**Trecho selecionado:**
╔══

Segundando

'Ora et Labora'

João Jabbour
| Tempo de leitura: 3 min

A frase do título ('reze e trabalhe') é o que está escrito nas portas dos Mosteiros Beneditinos. É um mote católico que talvez faça muito sentido neste momento, entre tantos diz-que-me-diz, blá-blá-blás, simulações e dissimulações dos donos de todas as verdades. Então, será que não é hora de baixarmos um pouquinho a bola de todos nós, acalmar a mente e o coração para retomar bons hábitos e, acima de tudo, o respeito pelo outro perdidos em um passado não tão distante assim?

Em tempo: antes que me acusem de imobilista, conservador e de pregar apenas a confiança passiva na boa vontade alheia e no trabalho alienante, acrescento ao "Ora et Labora" a necessária luta pelos direitos e garantias individuais e coletivas, cada qual em seu grupo, partido, sindicato ou associação.

Mas cuidado! Oração em excesso pode levar à preguiça e muito trabalho atiça a cobiça. Então, "nem tanto ao céu nem tanto a terra", ensina outro provérbio, este de origem portuguesa, atribuído ao apóstolo São Paulo. Meu amigo Renato Zaiden sempre cita seu mestre espiritual e devoto da Seicho-No-Ie Kazuo Yanaba: "Oração é uma junção de meditação com ação - orar ação". Tem muita gente fingindo por aí as três coisas: que ora, que trabalha e que luta por alguma coisa.

A hipocrisia raiou no horizonte do Brasil e se estabeleceu! Assim não vamos a lugar algum...

Entramos em um círculo vicioso que só faz por aumentar a confusão política, econômica e institucional em que nos metemos. Estamos em total desequilíbrio com o centro gravitacional do universo. Abusamos dos excessos e limites prudenciais em todos os ambientes e atividades da vida pública e privada.

Há certas premissas que são naturais, sólidas e não estão sendo observadas. As leis e comportamentos sociais dos homens podem ser refeitos, certamente, mas muita coisa está fora da ordem na nova ordem mundial, como diz a música de Caetano Veloso. "Aqui tudo parece// Que era ainda construção// E já é ruína// Tudo é menino, menina// No olho da rua// O asfalto, a ponte, o viaduto// Ganindo pra lua// Nada continua..."

O mundo é governado por leis universais, gostemos ou não. E elas não são misteriosas, como alguns querem fazer crer. Mistério é apenas um subterfúgio para a ignorância ou para fazer com que tudo fique como está, porque interessa a minorias privilegiadas.

╚══

**Dados do exercício:**

╔══

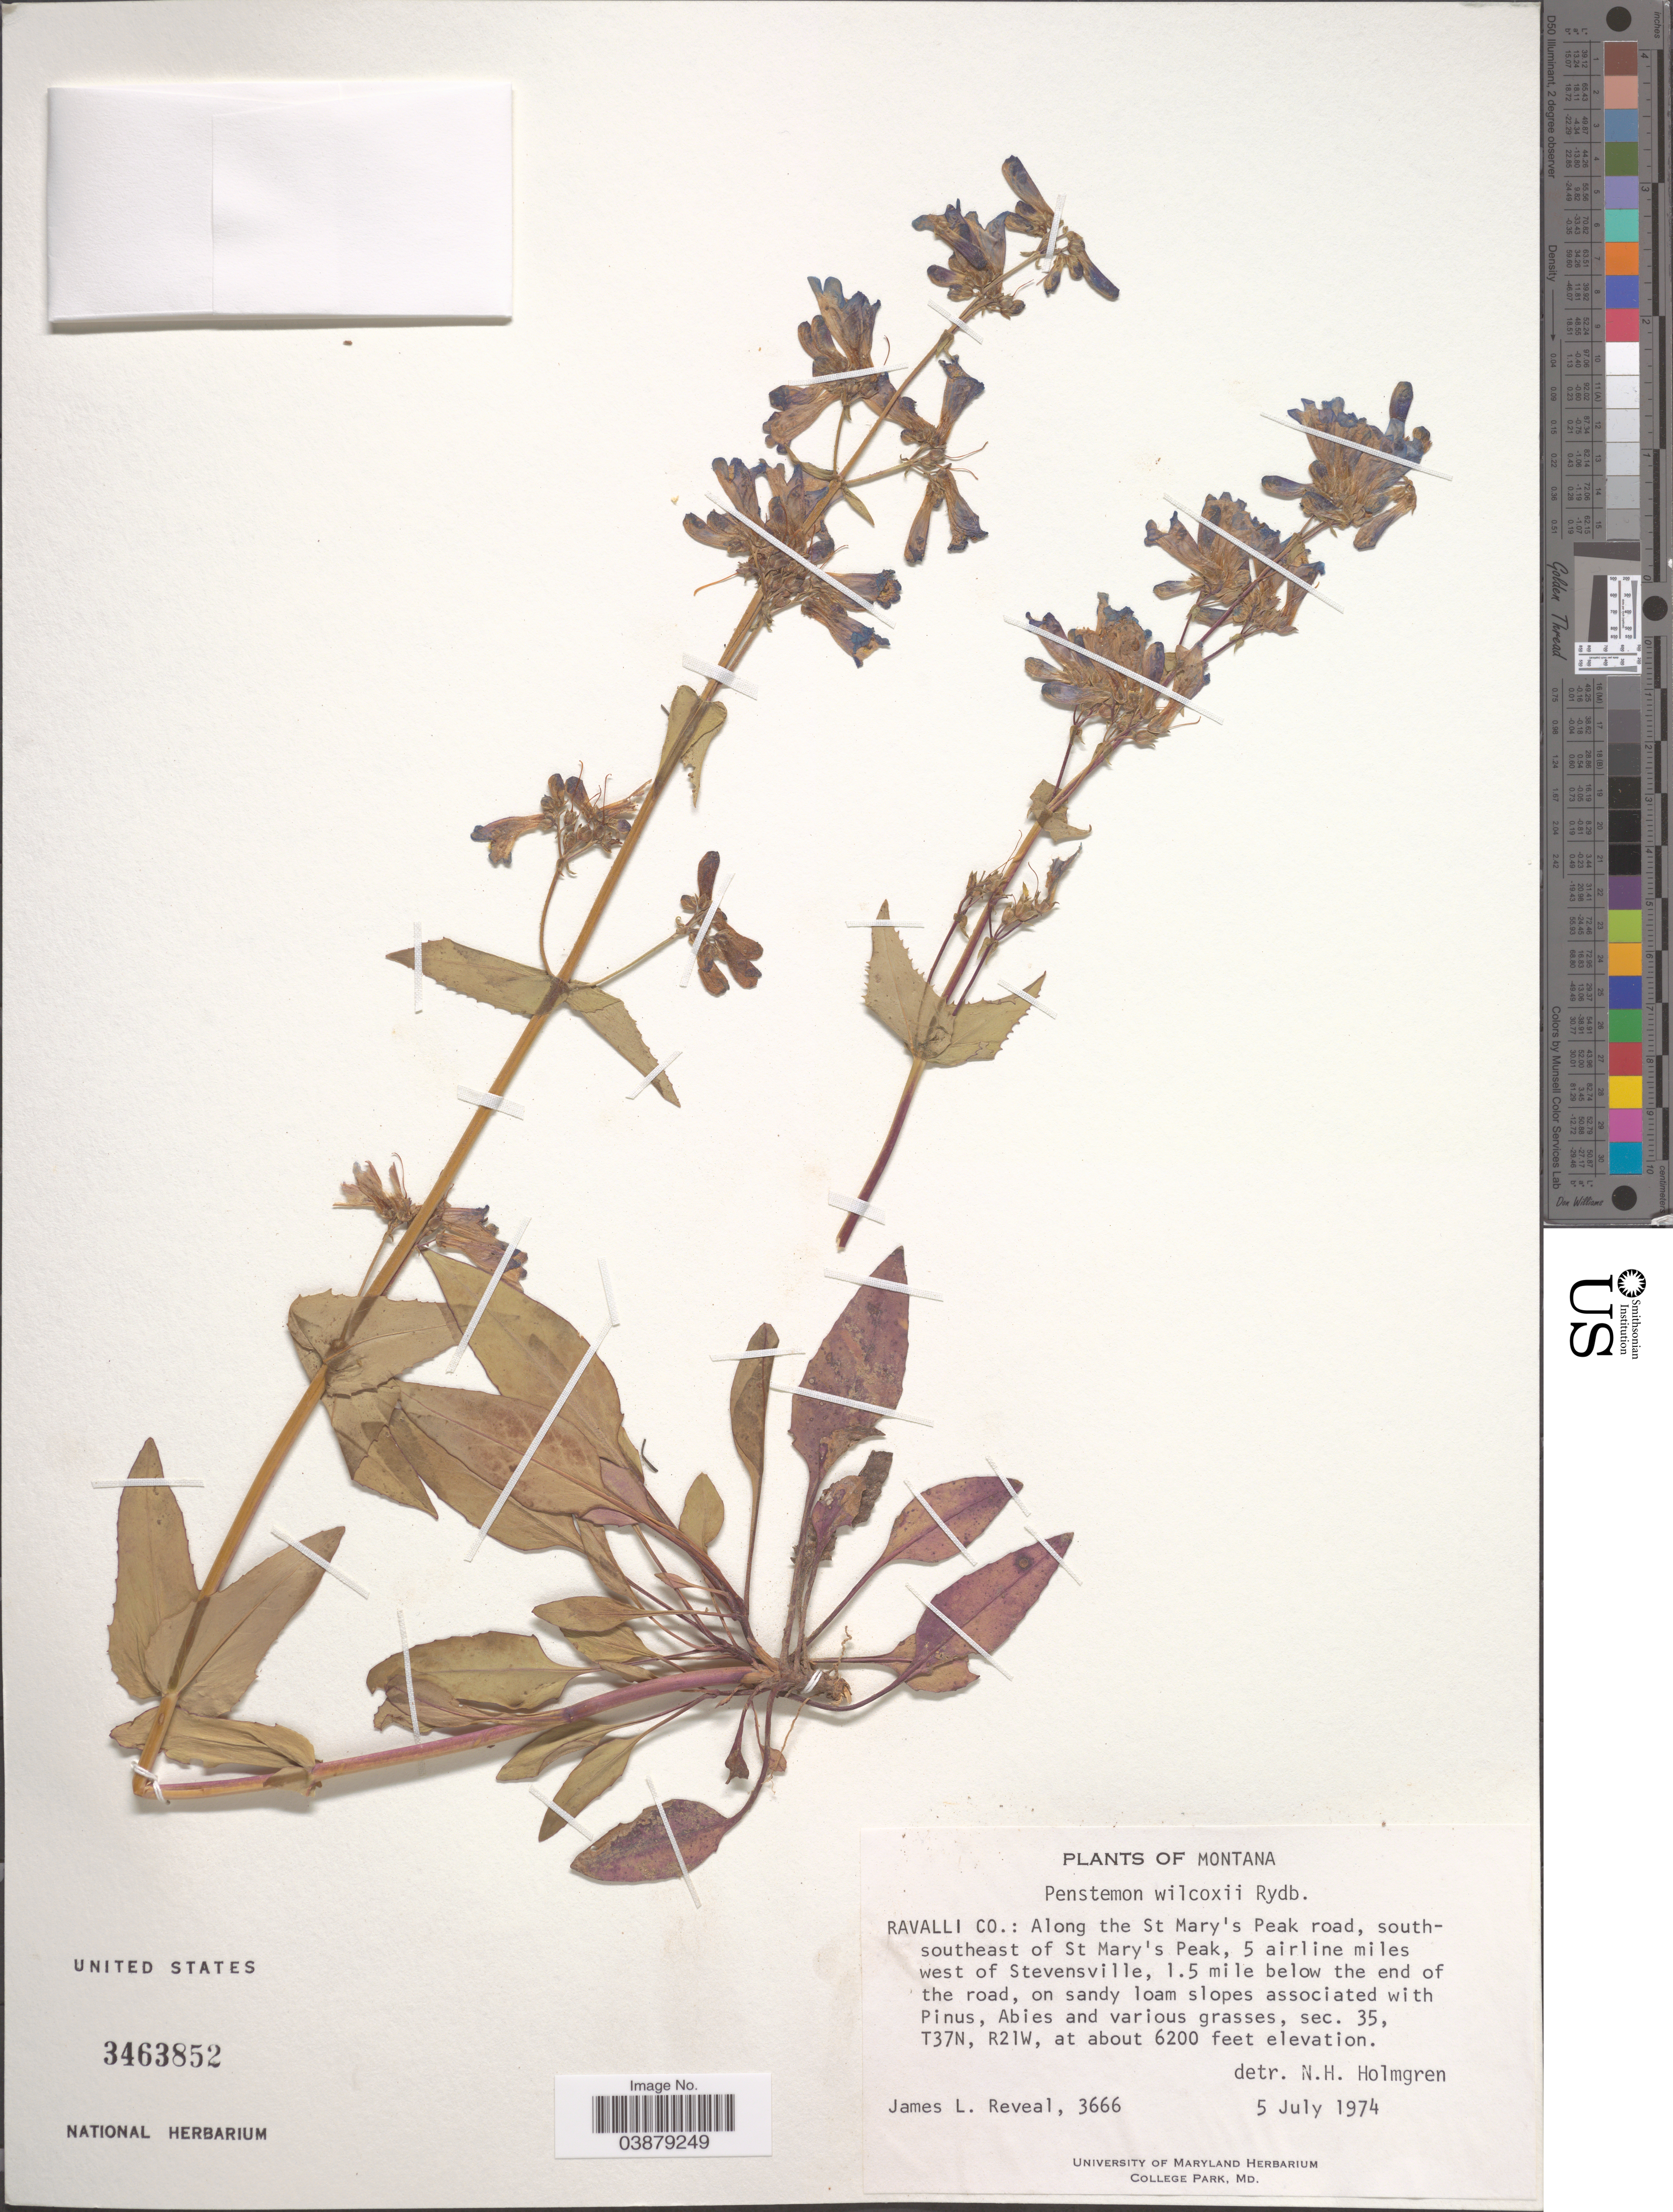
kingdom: Plantae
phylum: Tracheophyta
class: Magnoliopsida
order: Lamiales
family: Plantaginaceae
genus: Penstemon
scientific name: Penstemon wilcoxii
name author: Rydb.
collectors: J. L. Reveal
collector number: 3666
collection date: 1974-07-05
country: United States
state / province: Montana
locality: Ravalli Co.: Along the St. Mary's Peak road, south-southeast of St Mary's Peak, 5 airline miles west of Stevensville, 1.5 mile below the end of the road. Sec. 35, T37N, R21W.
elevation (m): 1890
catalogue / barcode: US 3463852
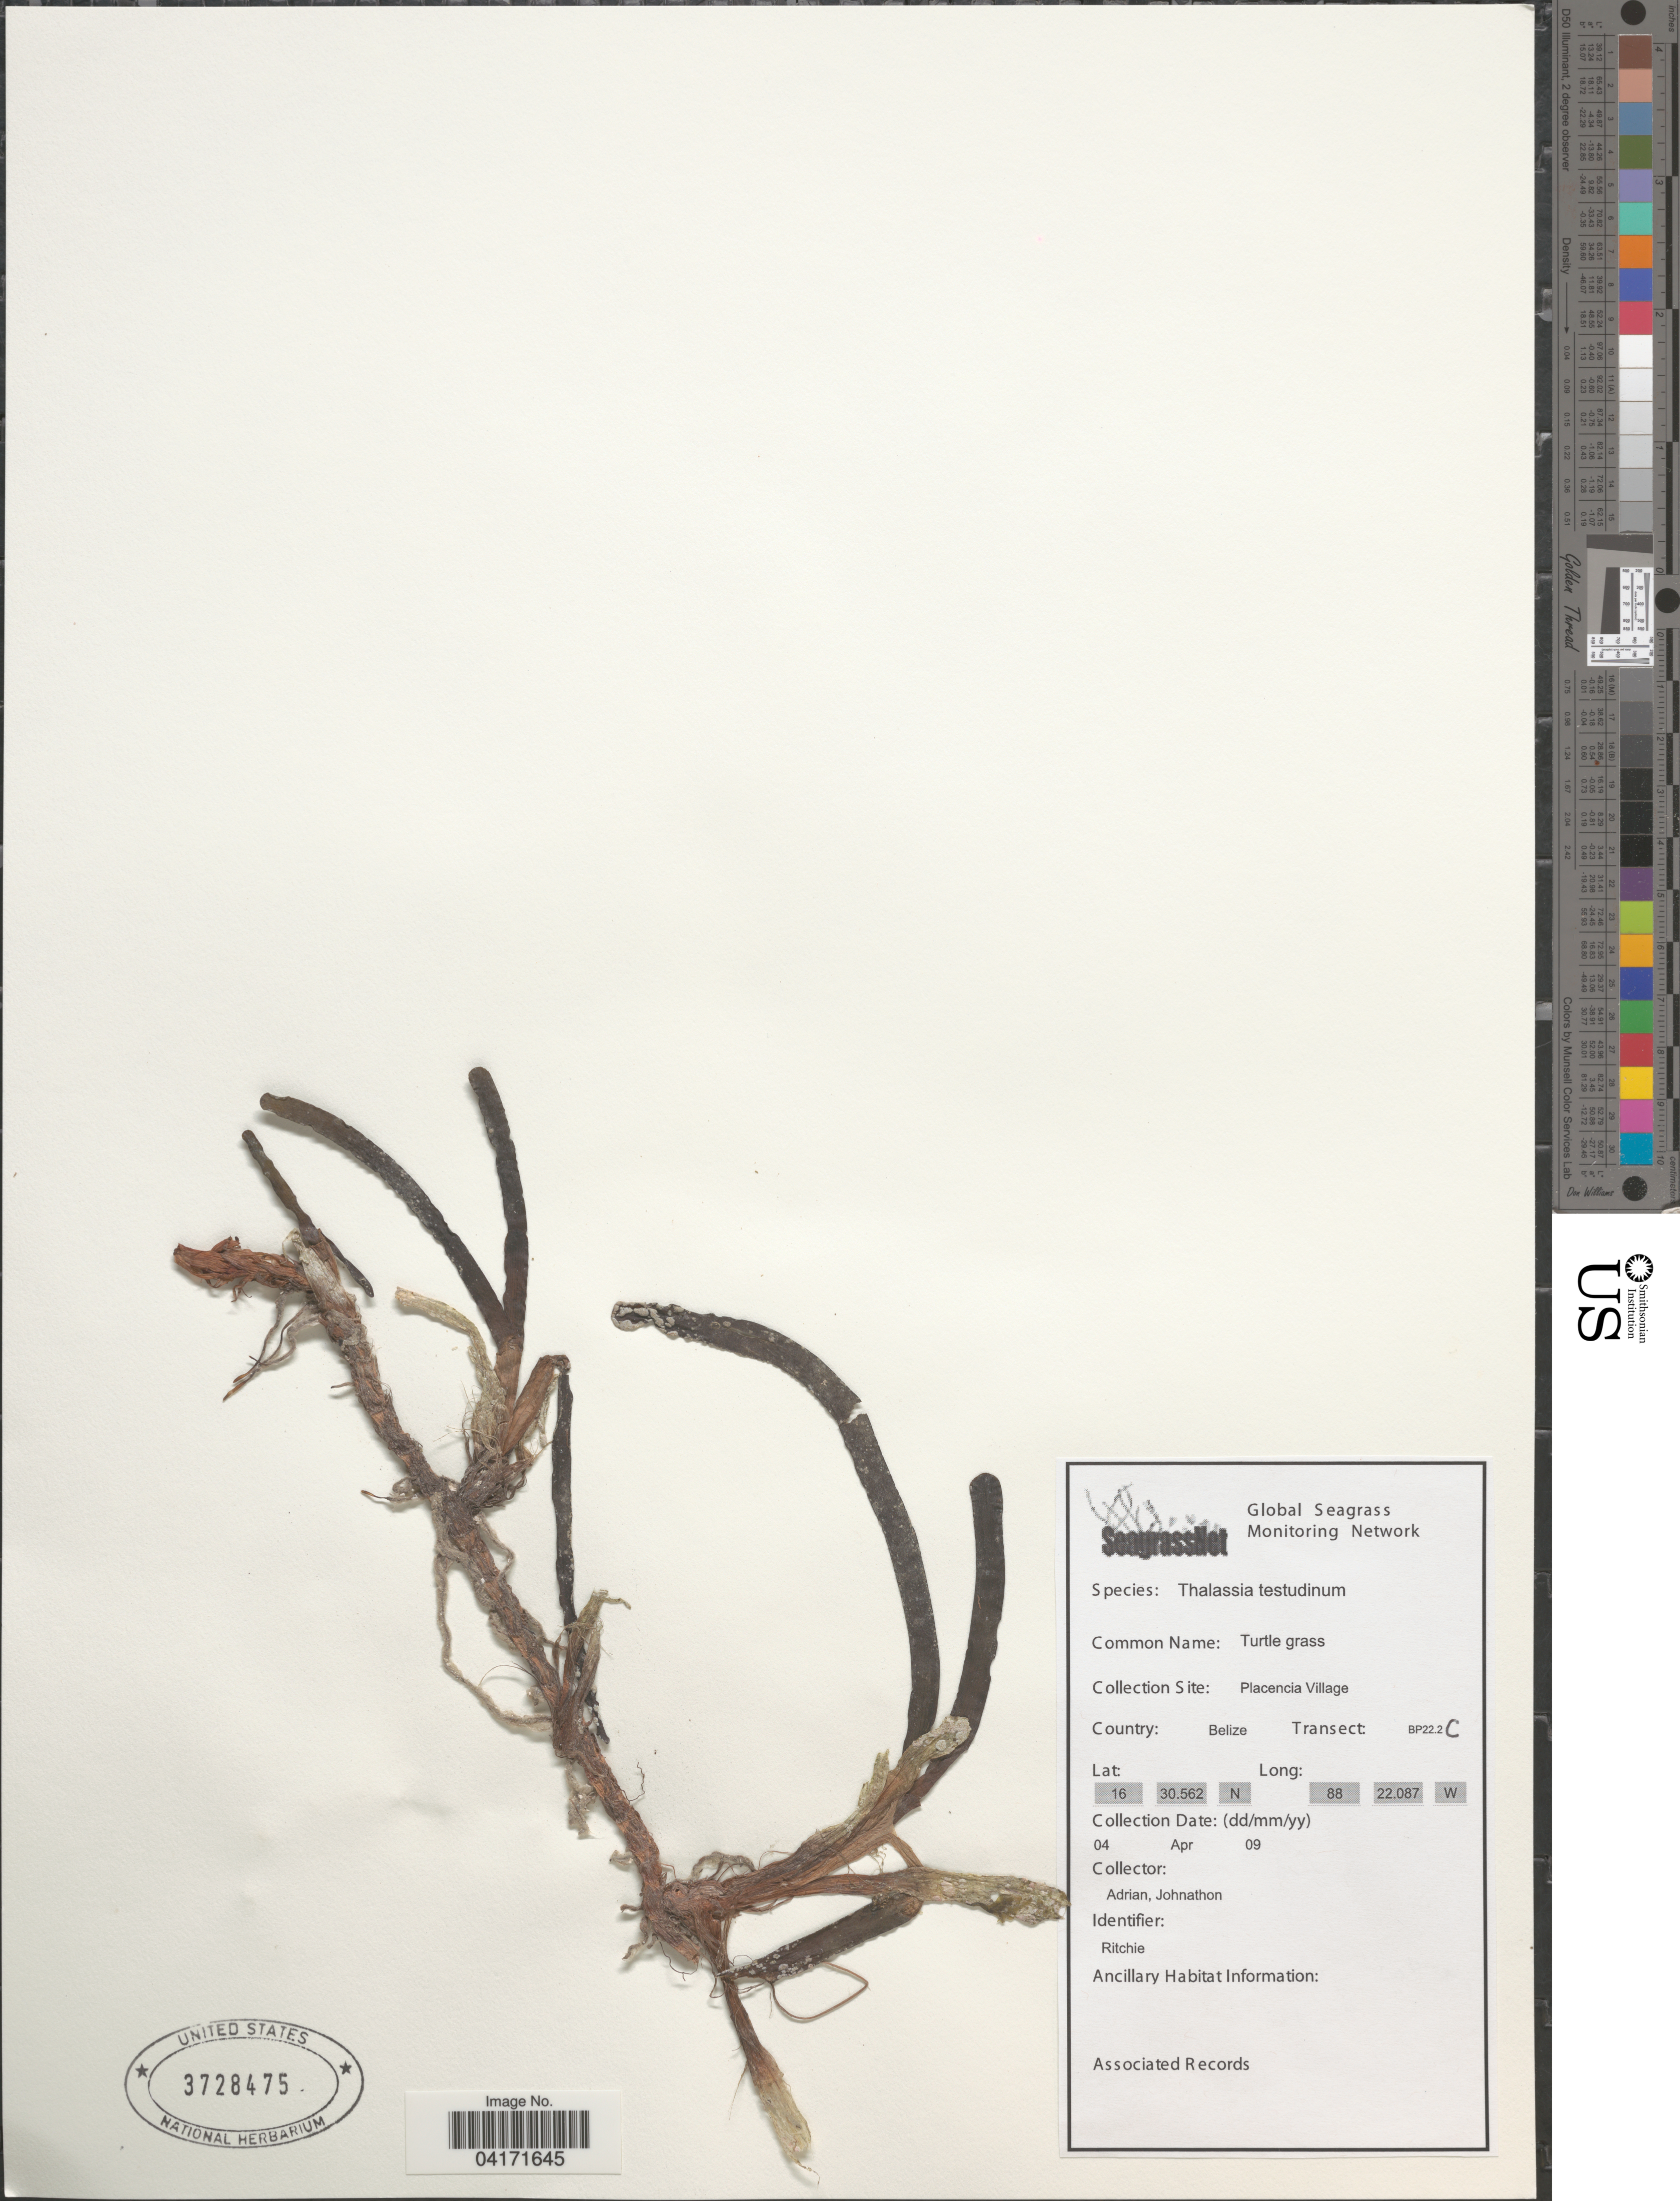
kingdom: Plantae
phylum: Tracheophyta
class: Liliopsida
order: Alismatales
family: Hydrocharitaceae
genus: Thalassia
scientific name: Thalassia testudinum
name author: Banks & Sol. ex K.D. Koenig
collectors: Adrian & Johnathon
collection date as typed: Transcribed d/m/y: 4/4/9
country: Belize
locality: Placencia Village. Transect: BP22.2 C.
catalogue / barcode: US 3728475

╚══

**Enunciado 1:** Reescreva os registros a partir da linha que contém "genus: Thalassia" até o fim deles, trocando "locality" por "site" e mantendo todo o resto igual.
**Enunciado 2:** Dê sequência ao texto sobre o lema "Ora et Labora" a partir da última frase apresentada.
O texto e os registros vêm de fontes diferentes.

**Resposta escrita 1:**
genus: Thalassia
scientific name: Thalassia testudinum
name author: Banks & Sol. ex K.D. Koenig
collectors: Adrian & Johnathon
collection date as typed: Transcribed d/m/y: 4/4/9
country: Belize
site: Placencia Village. Transect: BP22.2 C.
catalogue / barcode: US 3728475

**Resposta escrita 2:**
Não quero reduzir a situação a um olhar meramente positivista, porque não me considero e porque há toda a complexidade subjetiva nas relações humanas, mas é hora de resgatarmos princípios que já foram consagrados pelos usos e costumes, como o bom senso, a razoabilidade, o respeito, o trabalho, a retidão de caráter etc.

Ando, perdão pela expressão, de saco cheio do frenesi abestalhado de imbecilidades que não passam de meras bravatas, sem nenhum sentido histórico, sem lastro algum com o formidável conhecimento humano acumulado ao longo de milênios e muitas vezes jogado na lata de lixo.

Sei que esse mi-mi-mi de minha parte não vai mudar nada de nada, porque não propõe nada. Mas serve ao menos, talvez, para provocar alguma reflexão e entreter o prezado leitor. Sei também que para muita gente, possivelmente a maioria, este lamento não encaixa em seu cotidiano, que já é de muito trabalho e seriedade. E acho que esta é a boa notícia: muita, mas muita gente mesmo, trafega pelas vias da sensatez. O problema é que o insensato rouba demais a nossa atenção, até porque produz barulho e estragos, na maioria das situações.

O filósofo Aristóteles tem uma frase (pelo menos é atribuída a ele) que se encaixa bem nesse contexto: "O ignorante afirma, o sábio duvida, o sensato reflete". Ele fala em expressão, questionamento e reflexão. Uma boa fórmula para não sair por aí falando besteiras, algo que talvez eu tenha feito desde lá do alto da página...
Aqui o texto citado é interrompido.